Provided data:
------------------------------------------------

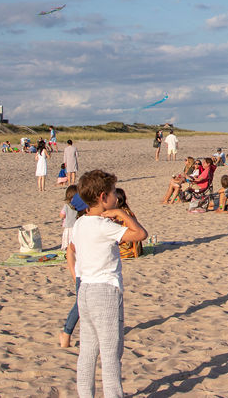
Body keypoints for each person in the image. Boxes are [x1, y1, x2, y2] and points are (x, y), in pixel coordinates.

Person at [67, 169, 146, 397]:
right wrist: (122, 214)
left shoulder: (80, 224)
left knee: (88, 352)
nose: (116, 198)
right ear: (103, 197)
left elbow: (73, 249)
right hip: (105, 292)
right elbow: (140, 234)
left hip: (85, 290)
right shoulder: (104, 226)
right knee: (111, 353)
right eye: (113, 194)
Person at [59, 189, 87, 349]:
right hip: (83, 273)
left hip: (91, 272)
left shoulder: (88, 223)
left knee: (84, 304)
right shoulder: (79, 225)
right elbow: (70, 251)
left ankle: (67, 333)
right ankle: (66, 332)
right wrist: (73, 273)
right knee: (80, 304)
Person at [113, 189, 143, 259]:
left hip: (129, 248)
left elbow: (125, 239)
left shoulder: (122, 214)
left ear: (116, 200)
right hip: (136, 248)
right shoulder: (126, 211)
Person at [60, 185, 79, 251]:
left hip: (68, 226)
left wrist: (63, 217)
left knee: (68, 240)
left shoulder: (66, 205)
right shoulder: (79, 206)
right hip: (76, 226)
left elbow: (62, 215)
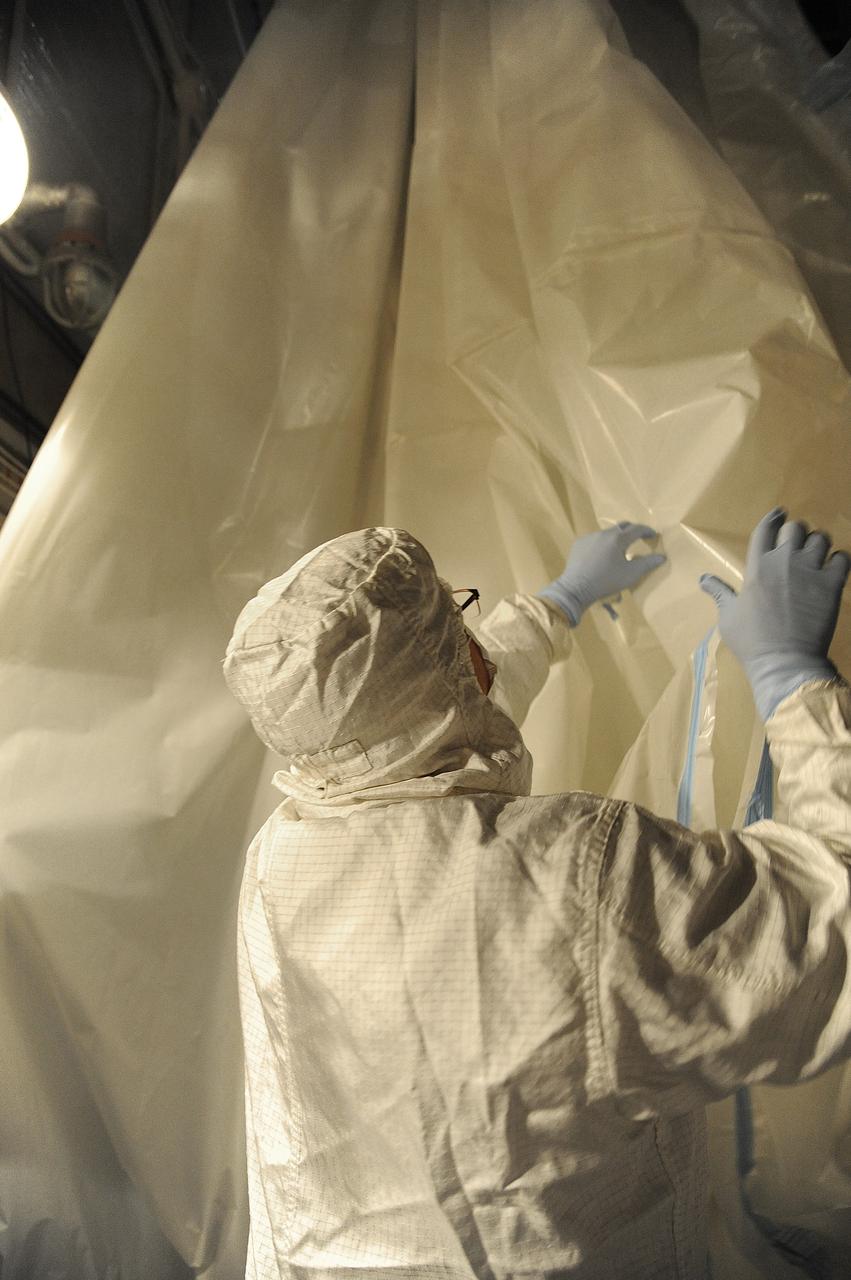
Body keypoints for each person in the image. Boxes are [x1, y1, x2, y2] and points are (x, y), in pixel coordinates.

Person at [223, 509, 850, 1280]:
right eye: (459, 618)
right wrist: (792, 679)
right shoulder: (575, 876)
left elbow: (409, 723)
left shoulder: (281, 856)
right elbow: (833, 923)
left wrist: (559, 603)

------------------------------------------------

Problem description: Return only the number of lines in the data that contain "shoulder".

Finished task: 10